» **QUESTIONS ON THE MATERIAL**:
[1] From the Bayesian network syntax guide below, extract the passage starting with "# Weather affects" and going on through "P(False) = 0.8 (auto-completed)".
[2] Translate the comment "Grass wetness depends on both rain and sprinkler" from the Bayesian network syntax guide below into Spanish.
[3] Carry on the Bayesian network syntax guide below from the point where it stops.

» **SOURCE DOCUMENT**:
Variable Declarations

Basic Syntax

variable VariableName {value1, value2, ...}

Boolean Variables (Shorthand)

boolean BooleanVar  # Automatically gets domain {True, False}

Examples

# Explicit domain specification
variable Weather {Sunny, Rainy, Cloudy}
variable Grade {A, B, C, D, F}

# Boolean variables (implicit True/False domain)
variable Raining
variable StudyHard

CPT (Conditional Probability Table) Blocks

Root Variables (No Parents)

VariableName {
    P(value1) = probability1
    P(value2) = probability2
    # Remaining probabilities auto-completed to sum to 1.0
}

Variables with Parents

ChildVariable | Parent1, Parent2 {
    P(child_value | parent1_value, parent2_value) = probability
    # Specify probabilities for each parent combination
}

Complete Examples

Simple Rain-Sprinkler Network

# Weather affects both sprinkler and grass
variable Rain {True, False}
variable Sprinkler {True, False} 
variable GrassWet {True, False}

# Prior probability of rain
Rain {
    P(True) = 0.2
    # P(False) = 0.8 (auto-completed)
}

# Sprinkler depends on rain (less likely when raining)
Sprinkler | Rain {
    P(True | True) = 0.01   # Rarely use sprinkler when raining
    P(True | False) = 0.4   # More likely when not raining
}

# Grass wetness depends on both rain and sprinkler
GrassWet | Rain, Sprinkler {
    P(True | True, True) = 0.99    # Almost certain when both
    P(True | True, False) = 0.8    # Likely with just rain
    P(True | False, True) = 0.9    # Likely with just sprinkler
    P(True | False, False) = 0.1   # Unlikely with neither
}

Student Performance Network

# Multi-valued variables example
variable Difficulty {Easy, Medium, Hard}
variable Intelligence {Low, Medium, High}
variable Grade {A, B, C, D, F}
variable SAT {Low, Medium, High}

# Course difficulty prior
Difficulty {
    P(Easy) = 0.3
    P(Medium) = 0.5
    # P(Hard) = 0.2 (auto-completed)

» **DATASET SECTION**:
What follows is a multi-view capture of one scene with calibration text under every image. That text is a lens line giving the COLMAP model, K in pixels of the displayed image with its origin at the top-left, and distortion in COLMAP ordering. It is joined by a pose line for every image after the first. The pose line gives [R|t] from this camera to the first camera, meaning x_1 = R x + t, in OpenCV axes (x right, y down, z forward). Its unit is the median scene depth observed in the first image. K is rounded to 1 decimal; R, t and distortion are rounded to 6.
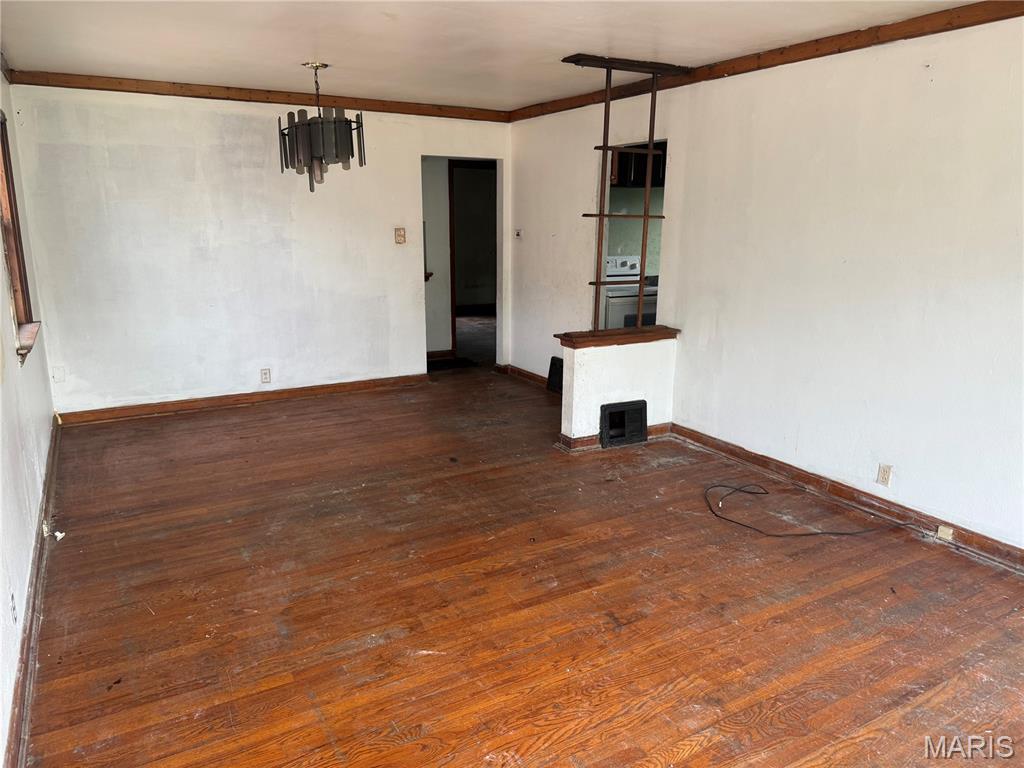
lens RADIAL K [[720.3, 0, 505.0], [0, 720.3, 383.4], [0, 0, 1]] dist [0.041239, -0.051242]
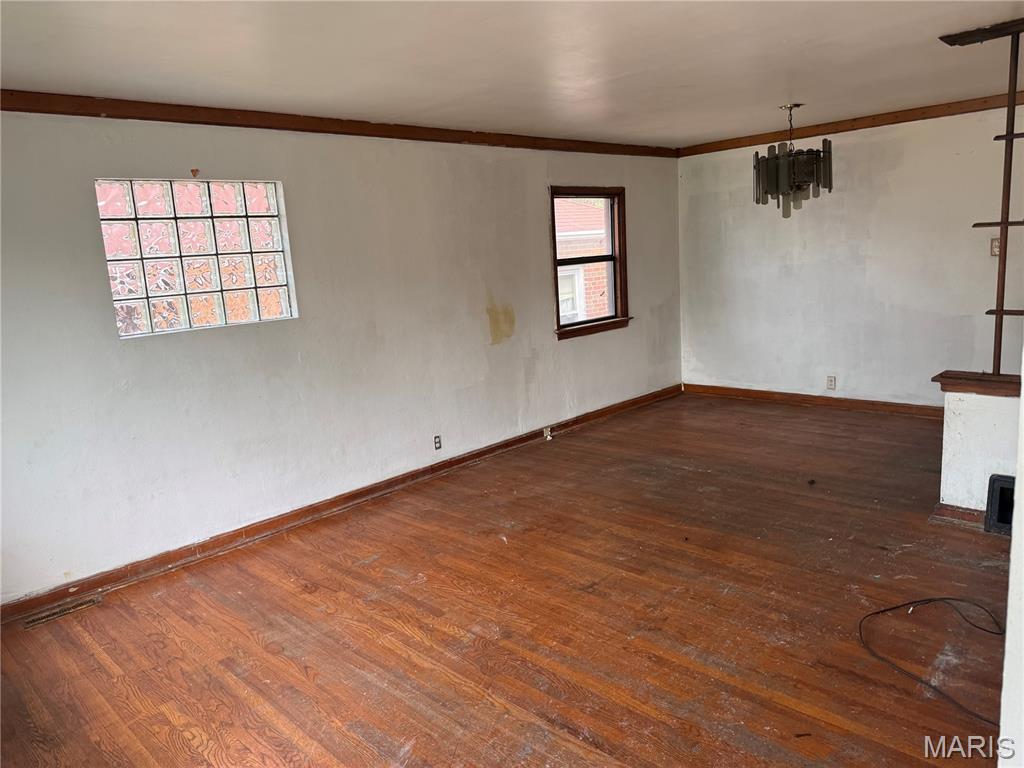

» **RESPONSES FOR EACH TASK**:
[1]
# Weather affects both sprinkler and grass
variable Rain {True, False}
variable Sprinkler {True, False} 
variable GrassWet {True, False}

# Prior probability of rain
Rain {
    P(True) = 0.2
    # P(False) = 0.8 (auto-completed)

[2] La humedad del césped depende tanto de la lluvia como del aspersor.

[3]
}

# Student intelligence prior  
Intelligence {
    P(Low) = 0.2
    P(Medium) = 0.6
    P(High) = 0.2
}

# Grade depends on both difficulty and intelligence
Grade | Difficulty, Intelligence {
    # Easy course, Low intelligence
    P(A | Easy, Low) = 0.1
    P(B | Easy, Low) = 0.2
    P(C | Easy, Low) = 0.4
    P(D | Easy, Low) = 0.2
    P(F | Easy, Low) = 0.1

    # Easy course, Medium intelligence  
    P(A | Easy, Medium) = 0.3
    P(B | Easy, Medium) = 0.4
    P(C | Easy, Medium) = 0.2
    P(D | Easy, Medium) = 0.08
    P(F | Easy, Medium) = 0.02

    # ... (continue for all combinations)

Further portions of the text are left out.